Saturday, 20 May 2017
The Clava Cairns
Not far from Culloden is a remarkable place. The cairns at Balnuaran of Clava are simply one of the most evocative prehistoric sites I have ever visited. The impression is rather like walking onto the film-set for some tale of swords-and-sorcery like The Lord of the Rings. The large chambered burial cairns are almost too perfectly preserved, the standing stones surrounding each cairn uncannily picturesque, and the setting and atmosphere thick with a wary watchfulness. In this open-air cathedral to something just out of memory, thickly cushioned underfoot with moss, it almost comes as a surprise that no linen-shrouded body lies within each chamber, surrounded by rich but untouchable grave-goods. Or, less romantically, that a film-crew and actors are not taking a lunch break among the trees.

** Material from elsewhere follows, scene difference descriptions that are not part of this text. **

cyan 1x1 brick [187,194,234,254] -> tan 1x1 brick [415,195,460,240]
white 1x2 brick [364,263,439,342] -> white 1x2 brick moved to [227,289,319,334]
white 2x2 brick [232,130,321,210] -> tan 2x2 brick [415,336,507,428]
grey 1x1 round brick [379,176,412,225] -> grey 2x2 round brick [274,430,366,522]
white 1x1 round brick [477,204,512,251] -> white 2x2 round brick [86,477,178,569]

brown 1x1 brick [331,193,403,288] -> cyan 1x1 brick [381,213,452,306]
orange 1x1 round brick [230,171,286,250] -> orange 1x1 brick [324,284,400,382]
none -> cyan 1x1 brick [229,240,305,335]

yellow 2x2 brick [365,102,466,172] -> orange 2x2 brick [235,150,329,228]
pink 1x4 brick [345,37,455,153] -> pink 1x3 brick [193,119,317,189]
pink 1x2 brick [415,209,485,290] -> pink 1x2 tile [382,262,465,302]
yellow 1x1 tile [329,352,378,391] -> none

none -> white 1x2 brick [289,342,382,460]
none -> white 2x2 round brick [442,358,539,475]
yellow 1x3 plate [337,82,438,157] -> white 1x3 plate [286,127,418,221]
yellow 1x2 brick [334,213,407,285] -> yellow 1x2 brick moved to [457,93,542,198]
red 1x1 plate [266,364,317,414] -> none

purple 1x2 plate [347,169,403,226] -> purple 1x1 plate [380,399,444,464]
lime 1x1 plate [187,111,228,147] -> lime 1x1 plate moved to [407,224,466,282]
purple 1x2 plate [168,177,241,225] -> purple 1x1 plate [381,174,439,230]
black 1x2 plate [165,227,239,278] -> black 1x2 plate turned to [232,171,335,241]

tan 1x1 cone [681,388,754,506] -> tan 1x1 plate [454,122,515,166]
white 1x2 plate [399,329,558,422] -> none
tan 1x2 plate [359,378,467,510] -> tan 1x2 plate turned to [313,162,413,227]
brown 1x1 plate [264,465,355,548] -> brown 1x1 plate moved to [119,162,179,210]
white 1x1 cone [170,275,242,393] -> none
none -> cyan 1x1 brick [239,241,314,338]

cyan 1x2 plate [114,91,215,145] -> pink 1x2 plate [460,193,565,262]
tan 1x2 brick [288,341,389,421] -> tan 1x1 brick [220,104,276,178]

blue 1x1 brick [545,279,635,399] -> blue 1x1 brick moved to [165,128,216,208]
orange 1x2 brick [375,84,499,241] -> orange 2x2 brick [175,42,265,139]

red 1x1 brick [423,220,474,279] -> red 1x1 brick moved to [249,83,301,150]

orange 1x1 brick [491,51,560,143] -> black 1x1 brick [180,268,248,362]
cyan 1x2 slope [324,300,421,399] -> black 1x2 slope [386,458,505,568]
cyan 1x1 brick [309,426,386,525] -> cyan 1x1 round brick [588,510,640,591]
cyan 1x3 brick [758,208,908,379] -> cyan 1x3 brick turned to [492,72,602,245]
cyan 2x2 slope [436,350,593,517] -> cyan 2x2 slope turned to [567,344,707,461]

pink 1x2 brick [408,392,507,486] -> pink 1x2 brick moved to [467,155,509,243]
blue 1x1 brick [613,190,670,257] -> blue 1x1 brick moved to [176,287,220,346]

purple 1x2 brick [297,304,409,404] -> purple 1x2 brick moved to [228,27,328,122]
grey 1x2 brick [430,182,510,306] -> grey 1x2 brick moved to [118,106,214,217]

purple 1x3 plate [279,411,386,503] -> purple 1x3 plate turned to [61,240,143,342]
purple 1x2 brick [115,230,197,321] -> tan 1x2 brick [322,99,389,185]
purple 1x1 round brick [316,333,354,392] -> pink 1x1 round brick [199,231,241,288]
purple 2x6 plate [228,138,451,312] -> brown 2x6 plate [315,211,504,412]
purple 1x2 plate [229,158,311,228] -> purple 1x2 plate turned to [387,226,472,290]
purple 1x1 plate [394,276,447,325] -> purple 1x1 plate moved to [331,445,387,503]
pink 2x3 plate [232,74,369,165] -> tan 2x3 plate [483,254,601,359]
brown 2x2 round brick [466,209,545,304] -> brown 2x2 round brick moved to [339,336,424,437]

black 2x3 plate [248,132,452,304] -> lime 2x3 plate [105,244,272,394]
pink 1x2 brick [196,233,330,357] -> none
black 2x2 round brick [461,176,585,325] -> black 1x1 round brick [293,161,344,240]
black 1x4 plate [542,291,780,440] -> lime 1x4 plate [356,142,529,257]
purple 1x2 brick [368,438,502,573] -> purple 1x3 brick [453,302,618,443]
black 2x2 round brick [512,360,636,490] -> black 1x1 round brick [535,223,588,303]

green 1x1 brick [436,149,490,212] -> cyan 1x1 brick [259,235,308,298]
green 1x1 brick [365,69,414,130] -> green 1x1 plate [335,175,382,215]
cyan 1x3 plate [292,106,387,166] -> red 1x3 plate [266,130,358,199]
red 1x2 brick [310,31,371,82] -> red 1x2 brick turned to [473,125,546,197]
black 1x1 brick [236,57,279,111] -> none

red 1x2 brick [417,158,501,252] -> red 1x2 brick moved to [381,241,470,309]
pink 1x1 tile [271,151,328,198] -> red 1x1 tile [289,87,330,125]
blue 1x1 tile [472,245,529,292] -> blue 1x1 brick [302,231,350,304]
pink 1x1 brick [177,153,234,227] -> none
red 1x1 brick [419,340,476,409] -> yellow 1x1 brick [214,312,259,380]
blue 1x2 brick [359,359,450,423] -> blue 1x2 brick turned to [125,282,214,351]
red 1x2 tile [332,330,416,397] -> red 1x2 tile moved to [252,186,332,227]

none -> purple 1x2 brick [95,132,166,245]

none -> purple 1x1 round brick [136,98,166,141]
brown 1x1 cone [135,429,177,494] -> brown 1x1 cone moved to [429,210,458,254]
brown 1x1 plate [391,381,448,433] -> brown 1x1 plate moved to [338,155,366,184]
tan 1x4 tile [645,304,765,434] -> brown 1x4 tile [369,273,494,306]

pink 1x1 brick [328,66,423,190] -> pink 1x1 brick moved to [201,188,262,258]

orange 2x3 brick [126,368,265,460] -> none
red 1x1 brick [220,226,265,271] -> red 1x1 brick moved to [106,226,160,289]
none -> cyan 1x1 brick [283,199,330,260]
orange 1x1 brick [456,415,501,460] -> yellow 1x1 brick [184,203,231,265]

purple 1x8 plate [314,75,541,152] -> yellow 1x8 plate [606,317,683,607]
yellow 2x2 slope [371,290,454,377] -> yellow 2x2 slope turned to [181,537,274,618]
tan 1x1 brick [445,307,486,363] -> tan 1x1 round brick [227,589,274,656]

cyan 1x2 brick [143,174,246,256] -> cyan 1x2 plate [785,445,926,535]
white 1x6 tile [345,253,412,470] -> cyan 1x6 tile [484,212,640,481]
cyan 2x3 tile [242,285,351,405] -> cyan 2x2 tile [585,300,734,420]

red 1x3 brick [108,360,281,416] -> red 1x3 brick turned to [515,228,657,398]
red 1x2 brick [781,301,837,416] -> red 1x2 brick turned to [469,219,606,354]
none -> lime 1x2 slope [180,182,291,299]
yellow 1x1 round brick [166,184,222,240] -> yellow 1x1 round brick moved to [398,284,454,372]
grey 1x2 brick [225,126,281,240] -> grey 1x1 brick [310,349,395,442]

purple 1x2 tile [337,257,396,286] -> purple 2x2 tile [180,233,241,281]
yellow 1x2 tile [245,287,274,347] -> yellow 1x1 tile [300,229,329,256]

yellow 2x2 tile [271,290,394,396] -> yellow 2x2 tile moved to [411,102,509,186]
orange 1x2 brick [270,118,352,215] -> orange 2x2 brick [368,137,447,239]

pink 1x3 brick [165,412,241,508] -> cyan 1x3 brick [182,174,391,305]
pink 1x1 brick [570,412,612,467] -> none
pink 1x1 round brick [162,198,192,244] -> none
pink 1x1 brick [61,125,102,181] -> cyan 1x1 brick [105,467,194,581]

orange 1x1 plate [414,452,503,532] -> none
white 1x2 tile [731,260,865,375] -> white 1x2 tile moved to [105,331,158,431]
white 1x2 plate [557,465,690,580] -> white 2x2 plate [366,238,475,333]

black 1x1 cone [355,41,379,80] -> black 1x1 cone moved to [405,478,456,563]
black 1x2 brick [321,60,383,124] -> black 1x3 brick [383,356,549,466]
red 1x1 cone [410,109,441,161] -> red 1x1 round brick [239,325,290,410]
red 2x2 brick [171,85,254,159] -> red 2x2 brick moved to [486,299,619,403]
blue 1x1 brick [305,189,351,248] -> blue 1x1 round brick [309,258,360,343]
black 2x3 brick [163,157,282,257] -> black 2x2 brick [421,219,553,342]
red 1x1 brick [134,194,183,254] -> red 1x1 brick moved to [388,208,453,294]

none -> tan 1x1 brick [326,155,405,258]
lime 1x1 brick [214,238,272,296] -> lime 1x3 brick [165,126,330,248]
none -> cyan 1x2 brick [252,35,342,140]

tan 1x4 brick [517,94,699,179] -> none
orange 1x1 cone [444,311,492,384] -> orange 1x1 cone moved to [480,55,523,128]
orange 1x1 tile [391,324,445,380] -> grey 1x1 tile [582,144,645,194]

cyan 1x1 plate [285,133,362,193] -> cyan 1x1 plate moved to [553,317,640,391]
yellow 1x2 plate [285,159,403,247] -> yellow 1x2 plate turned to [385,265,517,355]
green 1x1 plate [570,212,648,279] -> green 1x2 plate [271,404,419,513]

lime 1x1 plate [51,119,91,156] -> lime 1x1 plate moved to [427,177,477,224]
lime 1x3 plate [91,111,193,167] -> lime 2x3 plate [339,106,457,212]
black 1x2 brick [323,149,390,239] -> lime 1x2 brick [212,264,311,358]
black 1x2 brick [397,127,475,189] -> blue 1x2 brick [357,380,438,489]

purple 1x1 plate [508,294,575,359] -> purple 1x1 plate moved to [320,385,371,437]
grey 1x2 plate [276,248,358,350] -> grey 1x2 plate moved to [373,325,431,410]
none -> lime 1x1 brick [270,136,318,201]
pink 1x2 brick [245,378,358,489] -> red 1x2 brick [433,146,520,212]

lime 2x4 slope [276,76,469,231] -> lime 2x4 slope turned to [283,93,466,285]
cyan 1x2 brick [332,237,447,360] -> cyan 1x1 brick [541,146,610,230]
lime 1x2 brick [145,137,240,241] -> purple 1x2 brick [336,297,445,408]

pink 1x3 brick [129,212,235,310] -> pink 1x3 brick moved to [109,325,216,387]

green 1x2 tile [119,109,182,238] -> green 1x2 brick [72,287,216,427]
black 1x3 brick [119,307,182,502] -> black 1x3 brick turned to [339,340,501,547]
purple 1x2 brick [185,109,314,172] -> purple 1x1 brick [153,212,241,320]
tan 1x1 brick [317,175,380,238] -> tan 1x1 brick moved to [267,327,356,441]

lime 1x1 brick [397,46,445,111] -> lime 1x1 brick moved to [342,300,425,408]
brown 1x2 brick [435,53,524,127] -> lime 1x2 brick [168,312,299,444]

Of course, some of this is stage-setting. In the 1870s, the site's owner regarded these Bronze Age burial cairns as Druidic Temples, and enhanced the site by planting a grove of trees around it. As at Culloden, the Victorians were great interpretive "improvers" of historic sites. It's also not impossible that some of the features have been tinkered with or repurposed: they are 4,000 years old, after all. Certainly, the archaeologists regard the stone rings enclosing each tomb as a later feature, perhaps acting as an insulating, apotropaic barrier, perhaps serving some more mundane purpose. But such tombs are a feature of the Moray Firth region, and their authenticity is unquestionable; I have rarely felt the presence of the distant past so tantalisingly close at hand.